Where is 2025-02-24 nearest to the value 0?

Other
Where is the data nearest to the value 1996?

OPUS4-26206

----------------------------------------

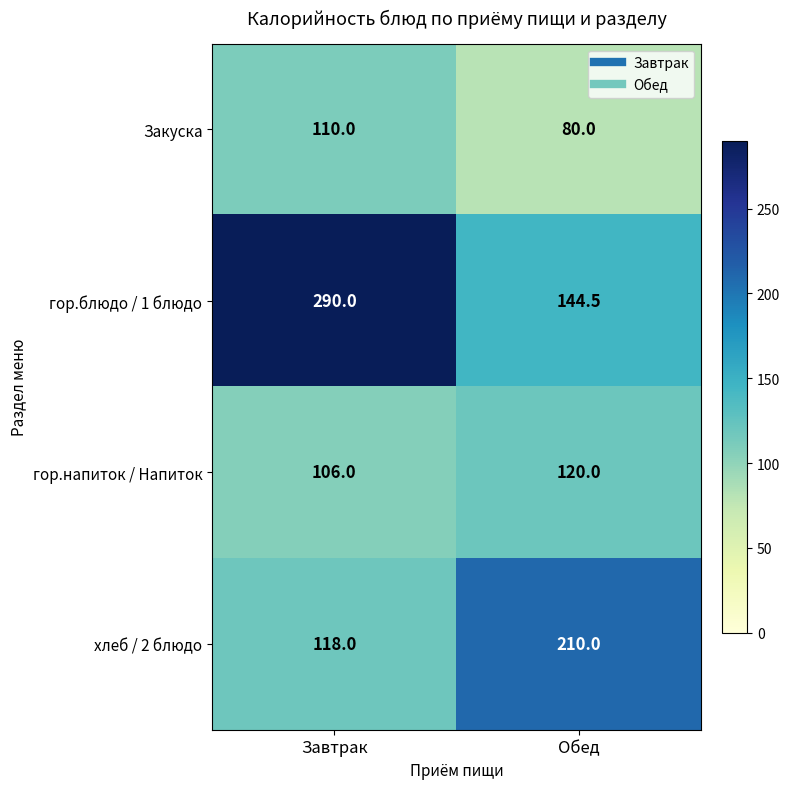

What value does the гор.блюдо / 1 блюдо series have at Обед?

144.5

----------------------------------------

» **Exercise**:
Reproduce verbatim the items from the line containing "Where is 2025-02-24 nearest to the value 0?" up to and including the line containing "Where is the data nearest to the value 1996?".

» **Output for this task**:
Where is 2025-02-24 nearest to the value 0?

Other
Where is the data nearest to the value 1996?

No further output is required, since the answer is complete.